- As Daryl and Rosita try to rescue Glenn and Michonne, Dwight sneaks up behind Daryl.
- Episode no.: Season 6 Episode 15
- Directed by: Michael E. Satrazemis
- Story by: Scott M. Gimple; Channing Powell;
- Teleplay by: Channing Powell
- Cinematography by: Stephen Campbell
- Editing by: Avi Youabian; Evan Schrodek;
- Original air date: March 27, 2016
- Running time: 43 minutes

Guest appearances
- Jason Douglas as Tobin; Austin Amelio as Dwight; Katelyn Nacon as Enid; Ann Mahoney as Olivia; Rich Ceraulo as Jiro; Stuart Greer as Roman; Daniel Newman as Daniel;

Episode chronology
| ← Previous "Twice as Far" | Next → "Last Day on Earth" |
- The Walking Dead season 6

= East (The Walking Dead) =

"East" is the fifteenth and penultimate episode of the sixth season of the post-apocalyptic horror television series The Walking Dead, which aired on AMC on March 27, 2016. The episode's teleplay was written by Channing Powell, from a story by Scott M. Gimple and Powell, and directed by Michael E. Satrazemis.

== Plot ==
While Alexandria is locked-down against the Savior threat, Carol flees and is caught by a Savior patrol who want to use her to get into the community. She appears to beg them not to kill her, while playing the role of a terrified and weak woman, but is in reality begging them not to make her kill them. She then shoots them with a machine pistol from inside her coat sleeve, then dispatches two survivors in the aftermath, but one Savior named Roman survives and pursues her on foot after she leaves. Rick and Morgan find the site of the incident, and follow a blood trail they believe is Carol's, until Morgan sends Rick back due to his murderous reaction toward a non-hostile survivor.
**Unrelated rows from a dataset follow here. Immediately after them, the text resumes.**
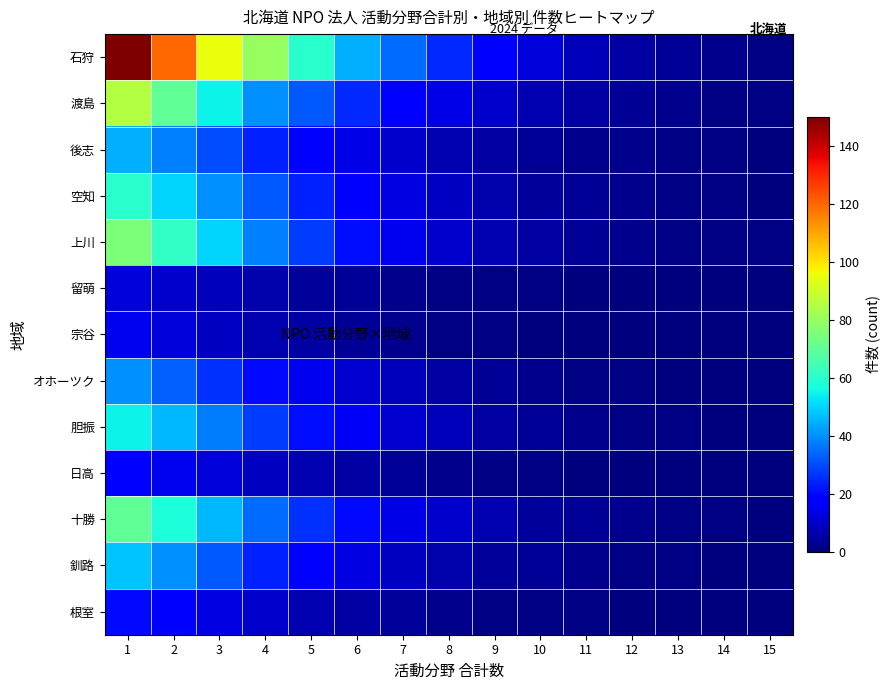

Reading left to right, what are all the values shown in this chart?

石狩: 1=150	2=120	3=95	4=80	5=60	6=45	7=35	8=25	9=18	10=12	11=8	12=5	13=3	14=2	15=1
渡島: 1=85	2=70	3=55	4=40	5=32	6=25	7=18	8=14	9=10	10=7	11=5	12=3	13=2	14=1	15=1
後志: 1=45	2=38	3=30	4=24	5=18	6=14	7=10	8=7	9=5	10=3	11=2	12=2	13=1	14=1	15=0
空知: 1=60	2=50	3=40	4=32	5=24	6=18	7=13	8=9	9=6	10=4	11=3	12=2	13=1	14=1	15=0
上川: 1=75	2=62	3=50	4=38	5=28	6=21	7=15	8=10	9=7	10=5	11=3	12=2	13=1	14=1	15=1
留萌: 1=12	2=10	3=8	4=6	5=4	6=3	7=2	8=1	9=1	10=1	11=0	12=0	13=0	14=0	15=0
宗谷: 1=15	2=12	3=9	4=7	5=5	6=3	7=2	8=1	9=1	10=0	11=0	12=0	13=0	14=0	15=0
オホーツク: 1=40	2=33	3=26	4=20	5=15	6=11	7=8	8=5	9=3	10=2	11=1	12=1	13=0	14=0	15=0
胆振: 1=55	2=46	3=37	4=28	5=21	6=16	7=11	8=8	9=5	10=3	11=2	12=1	13=1	14=0	15=0
日高: 1=18	2=15	3=12	4=9	5=7	6=5	7=3	8=2	9=1	10=1	11=0	12=0	13=0	14=0	15=0
十勝: 1=70	2=58	3=46	4=35	5=26	6=20	7=14	8=10	9=7	10=4	11=3	12=2	13=1	14=1	15=0
釧路: 1=48	2=40	3=32	4=24	5=18	6=13	7=9	8=6	9=4	10=3	11=2	12=1	13=1	14=0	15=0
根室: 1=20	2=17	3=13	4=10	5=7	6=5	7=4	8=2	9=1	10=1	11=1	12=0	13=0	14=0	15=0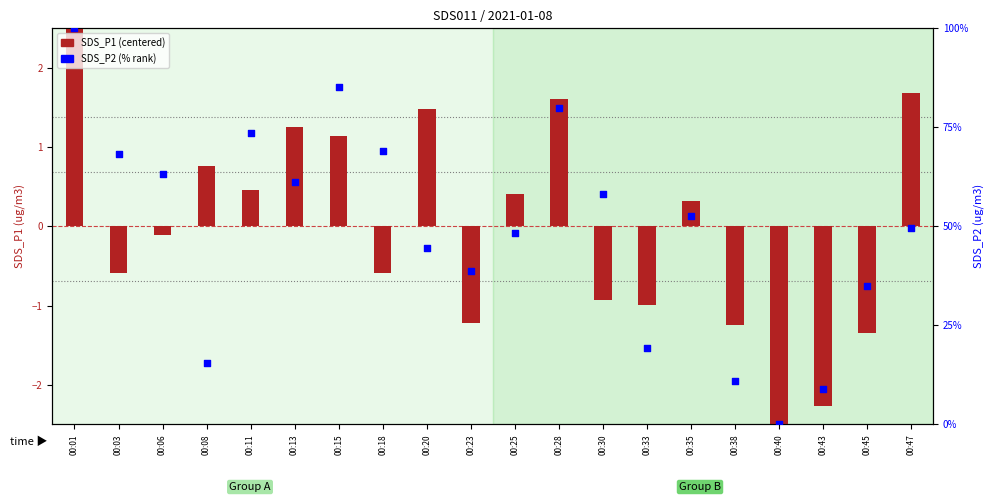

What are all the series names shown in the legend?

SDS_P1 (centered), SDS_P2 (% rank)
Meanwhile, Daryl hunts Dwight to avenge Denise and is followed by Glenn, Michonne, and Rosita. When they catch up with him and attempt to talk him out of his mission he reacts with hostility, based on the guilt he feels for allowing Denise's death to occur. Rosita ends up joining Daryl, while Michonne and Glenn then start to make their way back to Alexandria. While they are stopped and talking, Dwight and a group of Saviors surrounds and captures them.
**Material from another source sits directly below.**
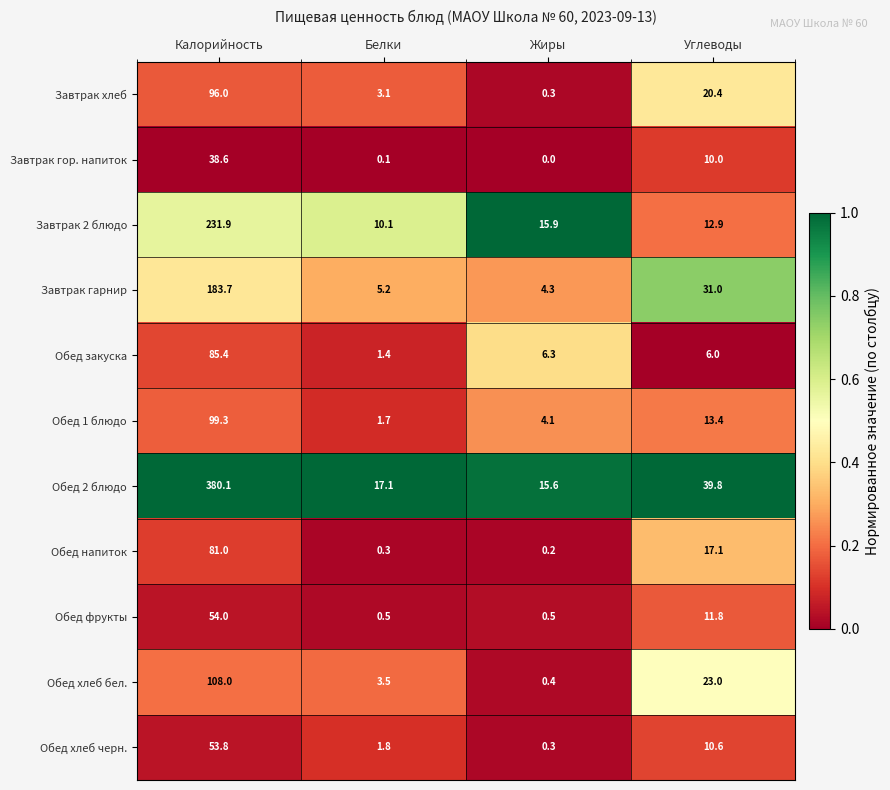

What is the difference between the Обед фрукты values at Белки and Калорийность?

53.5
Back in Alexandria, Maggie asks Enid for help with something, which turns out to be cutting her hair. When Enid asks if Maggie likes it, she starts screaming out in pain and drops to the floor in agony.
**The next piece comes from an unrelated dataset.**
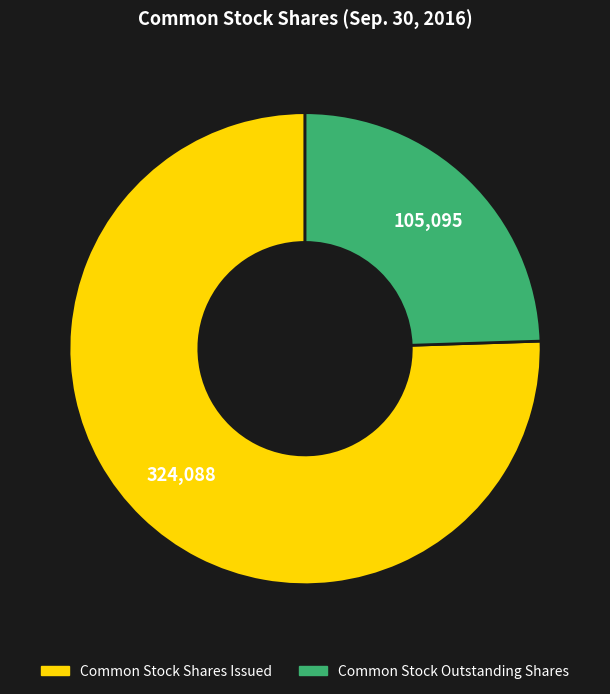

True or false: Common Stock Shares Issued accounts for 64% of the total.

False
Rosita and Daryl find out that Michonne and Glenn have been captured, and while they try to rescue them, Dwight and one of his Savior members sneak up behind them. Dwight says "Hi Daryl", then shoots him and afterwards, he tells him that he will be alright.

== Reception ==

=== Critical reception ===
The episode received generally positive reviews from critics. It holds a 68% positive rating with an average score of 7.1 out of 10 on the review aggregator Rotten Tomatoes. The critics' consensus reads: "'East' meanders quite a bit, but it also makes room for some thrills and leaves viewers with a huge cliffhanger leading into the season finale." Matt Fowler from IGN gave it a 7 out of 10 and positively commented on Rick, Morgan, and Carol's storyline, but questioned that several characters left Alexandria to go after the Saviors. Zack Handlen of The A.V. Club gave the episode a "B" grade. Bryan Bishop and Nick Statt of The Verge gave it a more negative review, criticizing what they saw as "lazy" writing. Bishop wrote that the bloody cliffhanger ending in which Daryl appeared to be shot was "a cheap, transparent gimmick intend to shock the show’s loyal audience, and nothing more."

=== Ratings ===
The episode averaged a 5.8 rating in adults 18-49, with 12.384 million viewers overall.